When Amy Winehouse made a huge splash onto the music scene with Back to Black in 2006, her skintight dresses, bouffant hair and heavily lined eyes all heralded back to one person: Ronnie Spector, lead singer for 1960s girl group the Ronettes. Winehouse was like an updated version of Ronette-era Spector, albeit with a darker funhouse mirror twist. But there's more linking Winehouse and Spector than their style choices: Spector's music influenced Winehouse's own, and both experienced personal turmoil. Spector was aware of the parallels between the two and was grateful for the connection they shared. "Amy Winehouse was so great for me because she made me feel like what I did mattered," Spector said in a 2015 interview.
They discovered their musical talent at a young age
Winehouse and Spector were both young performers. Spector's singing delighted her family and irritated teachers at school. Winehouse sang her way into art school. They each embraced their gifts: Spector stepped onstage at Harlem's Apollo Theater when she was 11; Winehouse was writing her own music by the time she was 14. And both were pros in their teens. Spector as lead singer for the Ronettes; Winehouse in making her first album, Frank.

• **TASK SET**:
a. List the parts of Amy Winehouse's look that the piece on Winehouse and Ronnie Spector says recalled Spector.
b. Extend the piece on Amy Winehouse and Ronnie Spector, picking up after its final sentence.
The data after this point are not needed.

• **SUPPLIED MATERIAL**:

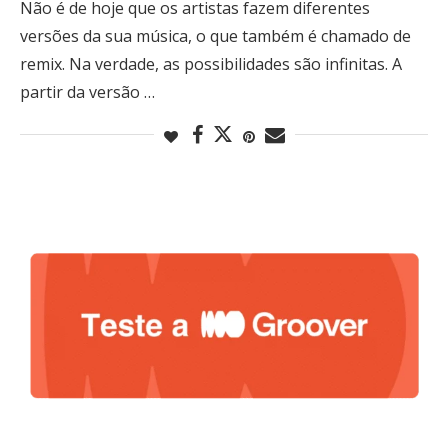
Não é de hoje que os artistas fazem diferentes
versões da sua música, o que também é chamado de
remix. Na verdade, as possibilidades são infinitas. A
partir da versão …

• **TASK-BY-TASK OUTPUTS**:
a. Skintight dresses, bouffant hair, and heavily lined eyes.

b.
Spector and Winehouse were each swept up in the kind of success that upends lives. As "Be My Baby" climbed the charts in 1963, the Ronettes became huge stars — the Rolling Stones were an opening act when the girl group toured the United Kingdom. And Winehouse's Back to Black, with singles like "Rehab," transformed her into a superstar — but it also led to her having to live in the spotlight.
The singers had a similar style
As her career took off in the 1960s, Spector became known as "the original bad girl of rock 'n' roll" thanks largely to how she and the Ronettes were dressed. While other girl groups of the era wore flared, more sedate dresses, her group pushed boundaries with their short skirts, which were worn tight and with slits that left just enough room to dance. The Ronettes' style was an inspiration to Winehouse. When her second album, Back to Black, was released, she sported multiple tattoos and tight strapless dresses, and was anything but coy and demure — she'd taken Spector's attire and created a version of it for the 21st century.
In addition, the towering beehive hairdo associated with Winehouse was first seen on Spector. During the Ronettes' heyday, Spector's long hair would be teased for volume, stacked on her head, then sealed in place with plenty of Aqua Net hairspray. And decades before Winehouse was evoking Cleopatra by lining her eyes with dark, thick swoops, Spector and her bandmates had piled on the mascara and eyeliner. "Every time I looked at her, it was like I was looking at myself. She had my beehive, my eyeliner, my attitude," Spector said in Rolling Stone shortly after Winehouse's death in 2011.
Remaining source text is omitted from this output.